After around 60 seconds running the query, the memory used by the backend in charge of the query was 3.7 GB and growing.
To compare with something, although I don't know how useful / comparable that is, I changed the implementation of gserialized_gist_distance_2d to return 0 and recheck = true without doing any actual work, and ST_Distance to return 0 without any work either. After 60 seconds running the query, the memory reserved by the process was growing but much smaller: 120 MB.
The next thing I've tested was to never recheck (always return false) and rerun the query. When I do this, after 60 seconds the memory is on 50 MB, also growing. But for some reason ST_Distance
is still being called (way less times as it only represents 6.84% of the time.
So I'm 100% sure this has something to do with recheck now, but I don't know if this is on our side (ST_Distance) or in Postgres side.
comment:10 by , 4 years ago
I've modified ST_Distance to create its own memory context (per call) and that removes the memory leak, so the problem is definitely there.
Since the function itself has 2 clear parts (geometry deserialization and lwgeom_mindistance2d call) I decided to narrow down the context change to the function call (after generating the geometries from the serialized buffers), and with that the leak was also gone, so lwgeom_mindistance2d might be allocating memory and not freeing it, which is odd since it's tested in liblwgeom under valgrind.
comment:11 by , 4 years ago
Owner: | changed from | to
---|
comment:12 by , 4 years ago
Milestone: | PostGIS 3.0.3 → PostGIS 3.0.4 |
---|
comment:14 by , 4 years ago
Hm, I don't see any valgrind tests of liblwgeom in the ci scripts anymore. Not that I'm seeing any problems running manually.

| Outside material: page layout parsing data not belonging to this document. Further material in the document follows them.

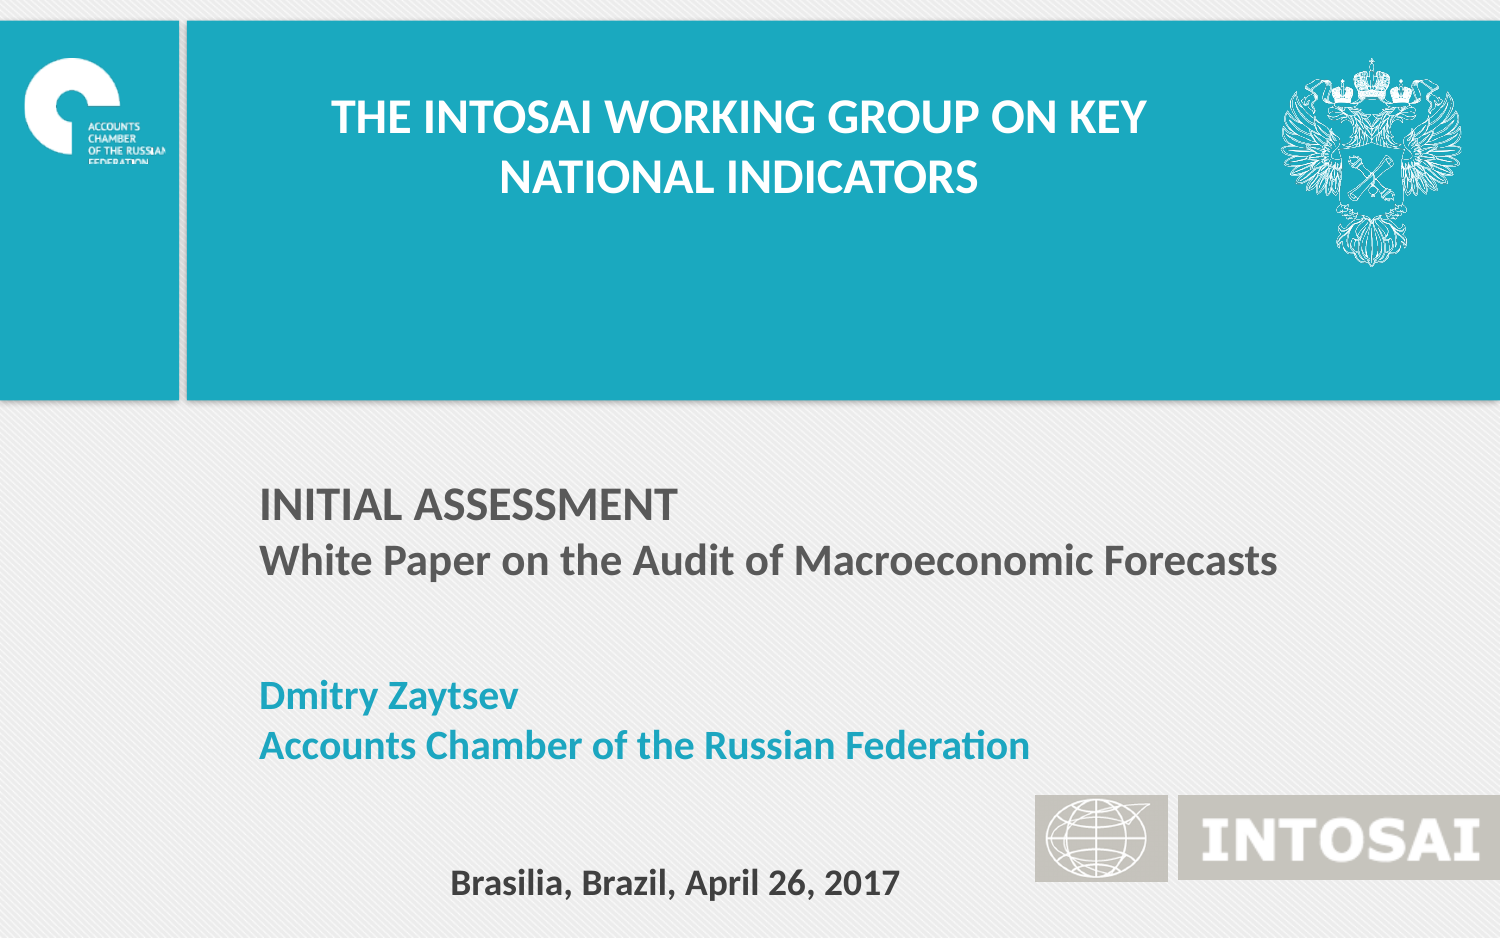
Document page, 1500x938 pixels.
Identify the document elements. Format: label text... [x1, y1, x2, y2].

text_box Brasilia, Brazil, April 26, 2017 [435, 851, 1062, 911]
text_box INITIAL ASSESSMENT White Paper on the Audit of Macroeconomic Forecasts Dmitry Zaytsev Accounts Chamber of the Russian Federation [244, 430, 1500, 776]
picture [0, 0, 1500, 938]
text_box THE INTOSAI WORKING GROUP ON KEY NATIONAL INDICATORS [244, 76, 1234, 211]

==98887== LEAK SUMMARY: ==98887== definitely lost: 0 bytes in 0 blocks ==98887== indirectly lost: 0 bytes in 0 blocks ==98887== possibly lost: 0 bytes in 0 blocks
comment:15 by , 3 years ago
Any hopes of having this dealt with in next couple of days or should we push to 3.0.5?
comment:16 by , 3 years ago
Milestone: | PostGIS 3.0.4 → PostGIS Fund Me |
---|
It needs further investigation at both PG and Postgis level
comment:17 by , 3 years ago
I did investigation of this problem and discovered that memory leaks on PG side. Thread: https://www.postgresql.org/message-id/flat/CAHqSB9gECMENBQmpbv5rvmT3HTaORmMK3Ukg73DsX5H7EJV7jw%40mail.gmail.com
comment:18 by , 3 years ago
Fix is pushed in Postgres and backported to all supported versions https://github.com/postgres/postgres/commit/3f74daa8dfc634132ff7270212c57da5e316b001
comment:19 by , 3 years ago
A big thanks to all of you for this thorough investigation and fix. You are awesome!

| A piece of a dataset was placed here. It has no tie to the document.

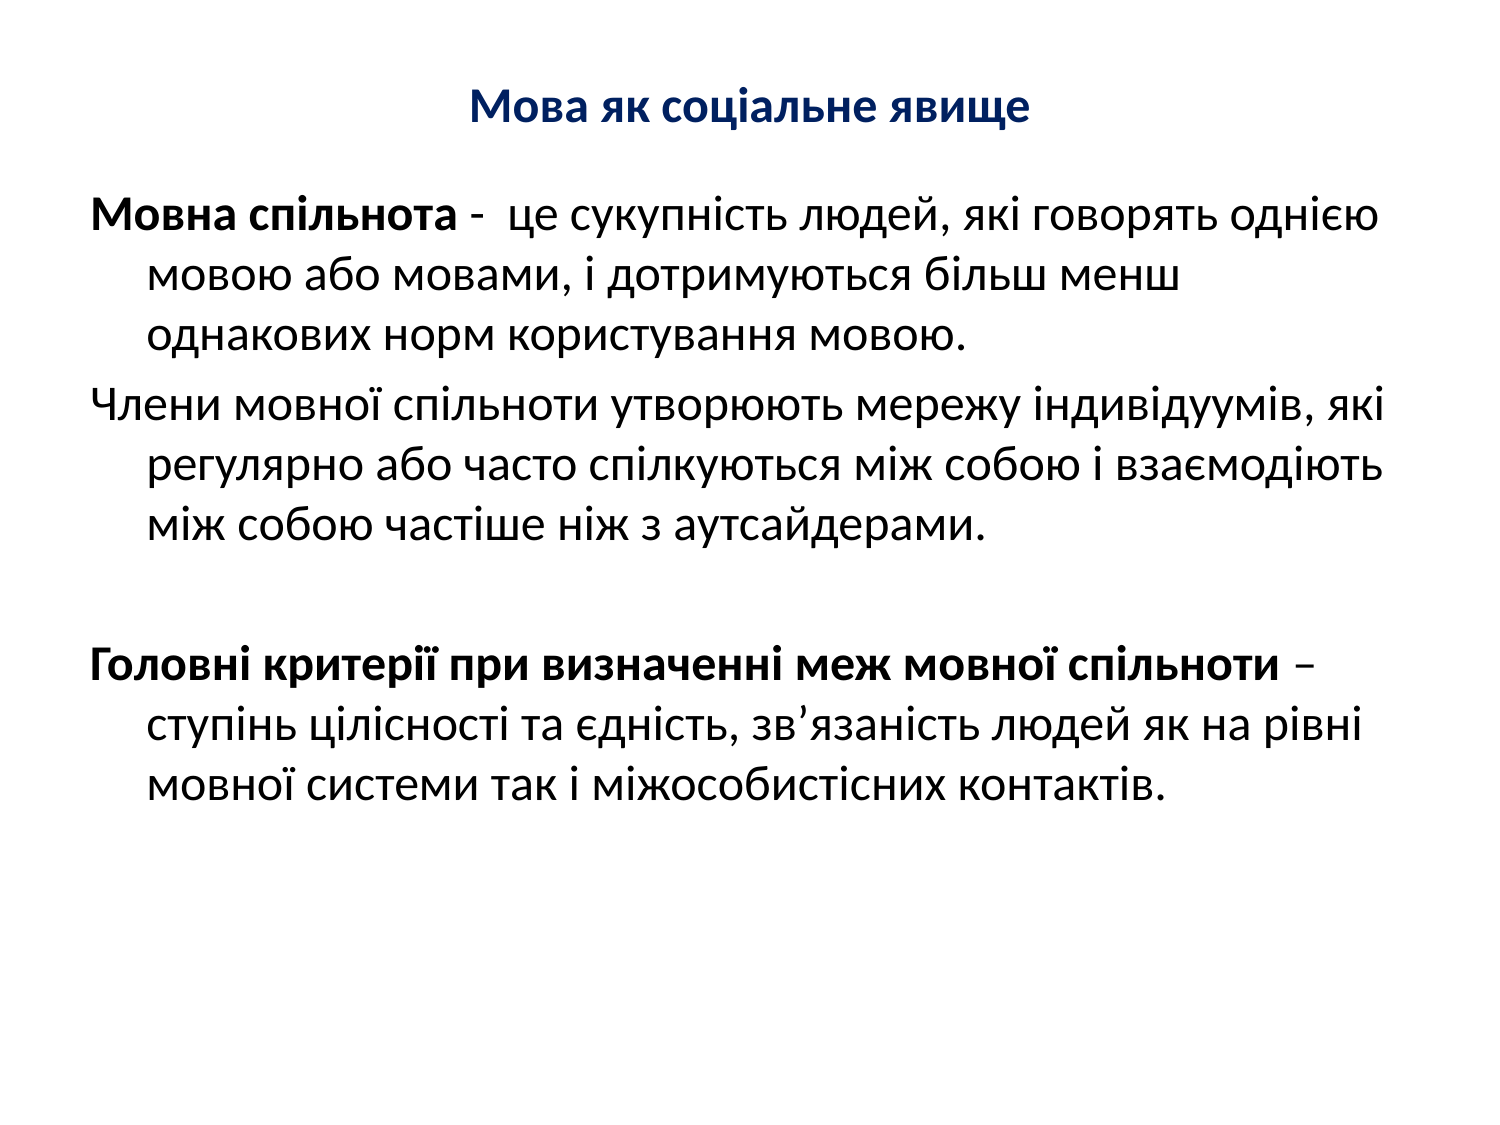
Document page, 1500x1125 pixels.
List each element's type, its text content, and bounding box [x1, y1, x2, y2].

title Мова як соціальне явище [75, 45, 1425, 161]
list Мовна спільнота - це сукупність людей, які говорять однією мовою або мовами, і дотримуються більш менш однакових норм користування мовою. Члени мовної спільноти утворюють мережу індивідуумів, які регулярно або часто спілкуються між собою і взаємодіють між собою частіше ніж з аутсайдерами. Головні критерії при визначенні меж мовної спільноти – ступінь цілісності та єдність, зв’язаність людей як на рівні мовної системи так і міжособистісних контактів. [75, 172, 1425, 1005]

comment:20 by , 3 years ago
Milestone: | PostGIS Fund Me → PostGIS PostgreSQL |
---|---|
Resolution: | → fixed |
Status: | new → closed |
@kalenik thanks for fixing.
I'm afraid I'm not seeing this effect... at least not at anything remotely the level you describe. My memory use under both PostGIS 3.0 and 3.1 (master) is climbing only veeeery slowly (14M usage after 4 mintes). It *might* be a leak, but it's not the gusher you're seeing. Only difference in my test is using the 50m dataset instead of 110m. I will attempt with your exact data later.